Don't forget that during the winter the filling water will be colder than in the summer so will take longer to reach required temperature.
 
i would suggest you reduce the heating times by 10 mins in turn each session more and more until its noticeable then increase one session by 5 mins altrenating between the three untill you get the best compromise with possibly one or more small increases till the balance is correct

thanks for the suggestion, although it sounds too laborious and finicky for a perfectionist like myself... we'll see...
 
the point is once you know the minimum you can work with you can decide whats is a price you want to pay for extra comfort

if you save say £10 a month on your fuel bills it wont be worth the effort if you get complaints
but if you have a £40 saving a month get complaints then giving £10 back and saving £30 its worth the trouble

the only way you will find out is by trial and error :cool:

my total lighting bill for my whole house is between £10 and £18 ---------for the whole year less than the weekly cost of some houses`
i have 95% led lights and use between 28 and 60 w per hour for the whole house that is between 3 and 5p a day for around 10 hrs for all lighting

its mostly 6w bulbs[60-70w equivilent] great for most 10 sqm areas but 10w give a better light for sitting rooms 75- 90w are better

when i first bought led bulbs 2 or 3 years ago they where poorish output but newer versions are more efficient

the point i am really making
is you start with a 3/3.5/4.5/5 corn type bulb the output is poor to just about ok but you stick with the bulbs as they where around 5 to £10 each so an investment
you then as better bulbs come along replace the ones that most bother you with better bulbs and trickle down the bulbs to replace lower powered untill no bulbs bother anyone
yes it take effort and time but eventually for little or no cost in your case with a little effort you save money ;)
 
If the cylinder is being maintained at 55C, the stored water will be safe.
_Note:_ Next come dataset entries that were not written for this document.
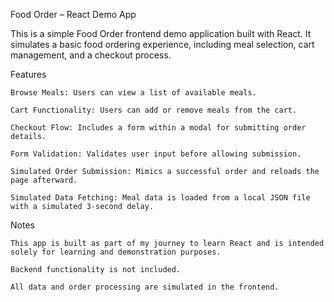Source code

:Food Order – React Demo App

This is a simple Food Order frontend demo application built with React. It simulates a basic food ordering experience, including meal selection, cart management, and a checkout process.

Features

    Browse Meals: Users can view a list of available meals.

    Cart Functionality: Users can add or remove meals from the cart.

    Checkout Flow: Includes a form within a modal for submitting order details.

    Form Validation: Validates user input before allowing submission.

    Simulated Order Submission: Mimics a successful order and reloads the page afterward.

    Simulated Data Fetching: Meal data is loaded from a local JSON file with a simulated 3-second delay.

Notes

    This app is built as part of my journey to learn React and is intended solely for learning and demonstration purposes.

    Backend functionality is not included.

    All data and order processing are simulated in the frontend.
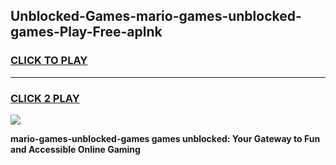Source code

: 
## Unblocked-Games-mario-games-unblocked-games-Play-Free-aplnk
<h3>
<a href="https://premium76.site?title=mario-games-unblocked-games&ref=10A">CLICK TO PLAY</a></h3>
<hr>

<h3>
<a href="https://premium76.site?title=mario-games-unblocked-games&ref=10A">CLICK 2 PLAY</a>
  
</h3>

<a href="https://premium76.site?title=mario-games-unblocked-games&ref=10A"><img src="https://clearcache.store/games.png"></a>


**mario-games-unblocked-games games unblocked: Your Gateway to Fun and Accessible Online Gaming**

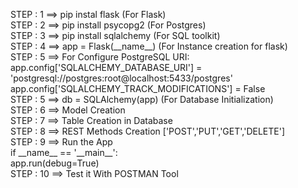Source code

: STEP : 1 ==> pip instal flask (For Flask)  
STEP : 2 ==> pip install psycopg2 (For Postgres)  
STEP : 3 ==> pip install sqlalchemy (For SQL toolkit)  
STEP : 4 ==> app = Flask(\_\_name\_\_) (For Instance creation for flask)  
STEP : 5 ==> For Configure PostgreSQL URI:  
                             app.config['SQLALCHEMY_DATABASE_URI'] = 'postgresql://postgres:root@localhost:5433/postgres'  
                             app.config['SQLALCHEMY_TRACK_MODIFICATIONS'] = False  
STEP : 5 ==> db = SQLAlchemy(app) (For Database Initialization)  
STEP : 6 ==> Model Creation  
STEP : 7 ==> Table Creation in Database  
STEP : 8 ==> REST Methods Creation ['POST','PUT','GET','DELETE']  
STEP : 9 ==> Run the App  
if \_\_name\_\_ == '\_\_main\_\_':  
app.run(debug=True)  
STEP : 10 ==> Test it With POSTMAN Tool
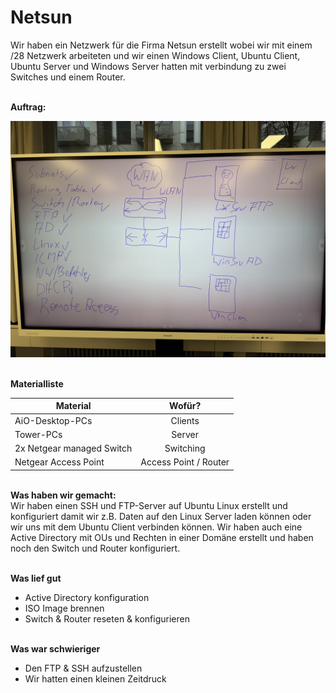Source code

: # Netsun
Wir haben ein Netzwerk für die Firma Netsun erstellt wobei wir mit einem /28 Netzwerk arbeiteten und wir
einen Windows Client, Ubuntu Client, Ubuntu Server und Windows Server hatten mit verbindung zu zwei Switches
und einem Router.

<br> **Auftrag:** <br>

![Auftrag](arbeit.JPEG)

<br> **Materialliste** <br>

|         Material         |   Wofür?   |
|--------------------------|:----------:|
| AiO-Desktop-PCs          |   Clients  |
| Tower-PCs                |   Server   |
|2x Netgear managed Switch | Switching  |
| Netgear Access Point     | Access Point / Router  |

<br> **Was haben wir gemacht:** <br>
Wir haben einen SSH und FTP-Server auf Ubuntu Linux erstellt und konfiguriert damit wir z.B. Daten auf den 
Linux Server laden können oder wir uns mit dem Ubuntu Client verbinden können. Wir haben auch eine Active
Directory mit OUs und Rechten in einer Domäne erstellt und haben noch den Switch und Router konfiguriert.

<br> **Was lief gut** <br>
- Active Directory konfiguration
- ISO Image brennen
- Switch & Router reseten & konfigurieren

<br> **Was war schwieriger** <br>
- Den FTP & SSH aufzustellen
- Wir hatten einen kleinen Zeitdruck

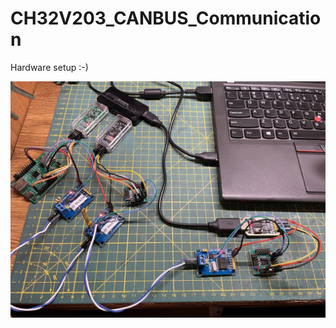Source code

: # CH32V203_CANBUS_Communication
Hardware setup :-)

![image_alt](https://github.com/lennox-13/CH32V203_CANBUS_Communication/blob/337bc9aa8e4e56dda87e9b87c16c3d9c909ade06/CAN_BUS_CH32V203_HW.jpg) 
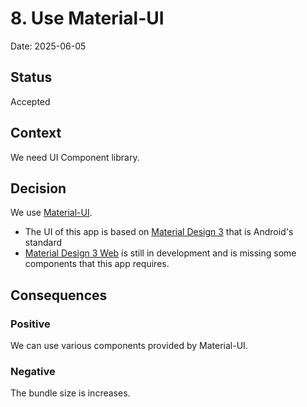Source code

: # 8. Use Material-UI

Date: 2025-06-05

## Status

Accepted

## Context

We need UI Component library.

## Decision

We use [Material-UI](https://mui.com/).

- The UI of this app is based on [Material Design 3](https://m3.material.io/) that is Android's standard
- [Material Design 3 Web](https://m3.material.io/develop/web) is still in development and is missing some components that this app requires.

## Consequences

### Positive

We can use various components provided by Material-UI.

### Negative

The bundle size is increases.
Even at 50C the bacteria will not grow and multiply, and your incoming supply should be already be safe.
Personally, I would prefer the bacteria dead, no matter how few there are.

The relevant temperatures are:

[code:1]
70°C to 80°C - Disinfection range
66°C - Legionella die within 2 minutes
60°C - Legionella die within 3 minutes
55°C - Legionella die within 5 to 6 hours
20°C to 45°C - Legionella multiply
20°C and below - Legionella are dormant[/code:1]

I recently read something (can't find it now) saying that the maximum permitted supply temperature from the cold water mains is 25C.